═════ TEXT PASSAGE ═════

Sorry Eugene, I should have expressed myself more diplomatically.  Both Tbs (and
the generating code that goes with it) are great, but for somewhat different
reasons.  Eugene clearly had to do a lot of retrofitting to an old program and
it is to his credit that it still works reasonably well.  People have ported his
code to different platforms and have adapted it for all sorts of purposes, such
as generating different metrics, chess variants, etc.  FEG is unsurpassed at
speedily cranking out 6-man TBs on very cheap hardware.

I apologize that my somewhat inconsiderate remark seems to have sparked a rather
confrontational thread!

-Marc


 They were designed for
>different purposes. Mine were designed with probing in the search in mind -- and
>yes, there are some engine authors who believe in probes during search. Thus I
>had to compromise on compression. Plus, I wanted to be able to generate w/d/l
>from them at some point, so I deliberately decided to keep explicit "illegal
>value"; for w/d/l it can be replaced by w/d/l score depending on the TB.
>
>Your tables were designed for probing at root, so decompression speed -- and
>block size -- were not an issue. You wrote "Decompression time is tiny compared
>to random disk access", and I agree. That is why I am using small blocks -- main
>benefit is that you have to read less data from the disk, not decompression
>speed itself. Bob and I run lot of experiments before we came to 8K blocks. I
>initially pushed for 64k :-)

═════

TASKS AND EXERCISES:
[1] Reproduce the part of the tablebase forum post between "They were designed" and "depending on the TB.", inclusive.
[2] Continue the tablebase forum post from its last sentence.

═════ DATA SHOWN ═════

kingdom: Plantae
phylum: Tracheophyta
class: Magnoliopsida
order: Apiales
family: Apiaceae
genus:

═════

ANSWERS BY TASK:
[1]
They were designed for
>different purposes. Mine were designed with probing in the search in mind -- and
>yes, there are some engine authors who believe in probes during search. Thus I
>had to compromise on compression. Plus, I wanted to be able to generate w/d/l
>from them at some point, so I deliberately decided to keep explicit "illegal
>value"; for w/d/l it can be replaced by w/d/l score depending on the TB.

[2]
>
>I just made the experiment -- I compressed krpkr using 32k blocks and slightly
>modified DATACOMP (it is free to replace "illegal value" by anything it wants if
>it thinks it will improve compression). Size went down from ~150Mb to ~136Mb.
>Still larger than yours :-(, but those extra 6% allows to always probe exactly
>one file.
>
>Yes, generation speed is the issue with 6 men... I can say only that it was not
>the issue for 5 men; on 2GHz P4 I can generate all 5-men TBs in ~1 week. Slower
>than you, but still reasonable. Instead of speeding up the code I spent time
>working on something else, e.g. on verifier (all TBs I distribute passed full
>verification, and I would be very surprised if they contains any bugs).
>
>So, code was written 7 years ago, and was intended only for 5 men. Later Guy and
>others pushed me to go for 6 men, but now I have one more kid, and wife with
>full-time job, so I cannot dramatically rewrite it.
>
>Let's agree that both your and mine TBs are "cool".
>
>Thanks,
>Eugene
>
>PS. I agree that my TB code is in the Microsoft style: not the best possible
>one, but good enough, solid, makes what it was intended to do, and became a
>de-facto standard :-)
>
>On April 02, 2004 at 02:13:53, Johan de Koning wrote:
>
>>On April 01, 2004 at 22:30:27, Eugene Nalimov wrote:
>>
>>>I see. So in FEG your have krpkr wtm, krpkr btm, krkrp wtm, and krkrp btm. Than
>>>yes, you can figure value without the search, at a cost of (probable) extra TB
>>>probe. Extra probe is unavoidable when the score is a draw.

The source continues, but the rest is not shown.